Personel Polsek Tewah memeriksa debit air Sungai Kahayan menyosialisasikan larangan membakar hutan dan lahan (Karhutla) kepada masyarakat.(Media Dayak/Polsek Tewah)

Kula Kurun, Media Dayak

Personel Polsek Tewah secara rutin memeriksa debit air Sungai Kahayan dan anak sungai yang melintasi beberapa desa rawan banjir di Kecamatan Tewah Kabupaten Gunung Mas.
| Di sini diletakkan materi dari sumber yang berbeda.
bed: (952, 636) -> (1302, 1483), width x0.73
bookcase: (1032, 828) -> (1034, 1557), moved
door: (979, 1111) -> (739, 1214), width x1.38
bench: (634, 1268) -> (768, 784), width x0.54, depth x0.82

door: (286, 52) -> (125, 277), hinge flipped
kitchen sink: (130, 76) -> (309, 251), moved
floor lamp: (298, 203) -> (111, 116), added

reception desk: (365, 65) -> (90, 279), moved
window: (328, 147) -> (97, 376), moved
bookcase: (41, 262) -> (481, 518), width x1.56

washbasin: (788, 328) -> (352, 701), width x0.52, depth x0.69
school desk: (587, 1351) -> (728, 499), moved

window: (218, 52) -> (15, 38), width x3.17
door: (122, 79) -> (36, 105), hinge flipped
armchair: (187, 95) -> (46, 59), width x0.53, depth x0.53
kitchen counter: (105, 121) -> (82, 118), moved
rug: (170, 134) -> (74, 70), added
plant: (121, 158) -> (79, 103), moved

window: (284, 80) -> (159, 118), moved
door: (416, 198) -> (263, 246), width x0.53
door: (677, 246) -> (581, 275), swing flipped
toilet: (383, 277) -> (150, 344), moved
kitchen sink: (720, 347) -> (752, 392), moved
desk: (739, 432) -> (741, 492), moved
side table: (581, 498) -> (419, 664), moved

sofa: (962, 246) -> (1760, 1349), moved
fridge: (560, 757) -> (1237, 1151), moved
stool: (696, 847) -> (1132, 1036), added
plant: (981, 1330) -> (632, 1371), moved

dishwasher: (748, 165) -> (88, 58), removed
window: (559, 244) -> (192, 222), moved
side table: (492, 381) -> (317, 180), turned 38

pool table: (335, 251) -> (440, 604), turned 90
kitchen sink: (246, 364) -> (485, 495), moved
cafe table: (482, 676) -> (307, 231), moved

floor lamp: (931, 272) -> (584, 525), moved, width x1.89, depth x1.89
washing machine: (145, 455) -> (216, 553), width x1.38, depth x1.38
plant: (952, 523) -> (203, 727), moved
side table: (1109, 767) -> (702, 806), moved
Selain itu, Personel Polsek Tewah juga rutin menyosialisasikan larangan membakar hutan dan lahan (Karhutla) kepada masyarakat setempat.

“Patroli dan pemeriksaan debit air Sungai Kahayan merupakan langkah antipasti terhadap bahaya banjir,” kata Kapolres Gumas AKBP Rudi Asriman SIK melalui Kapolsek Tewah Iptu Nanang Mauludi SH,  Selasa (20/10/2020).

Aparat dan instansi terkait, sambung Nanang, dapat segera mengambil langkah antisipasi penanganan yang sesuai dengan cepat ketika terdeteksi bahaya banjir.

“Monitoring tanggap siaga bencana bertujuan untuk memberikan perlindungan kepada masyarakat dari ancaman bencana. Hal itu juga mengurangi resiko dan menekan dampak bencana terhadap masyarakat,” ujar Kapolsek.

Jajaran Polsek Tewah juga secara rutin menyosialisasikan larangan membakar hutan dan lahan kepada masyarakat setempat guna mengantisipasi Karhutla.

Adapun materi yang disampaikan pada sosialisasi larangan Karhutla adalah Maklumat Kapolda Kalteng tentang Hukum dan Pidana buka lahan dengan cara membakar.

“Maklumat Kapolda Kalteng tersebut berisikan larangan dan sanksi pidana bagi pelaku pembakar hutan dan lahan. Masyarakat harus tahu dan dapat mengimplementasikan hal ini agar tidak tersandung kasus hukum,” tutup Nanang.(Nov/aw).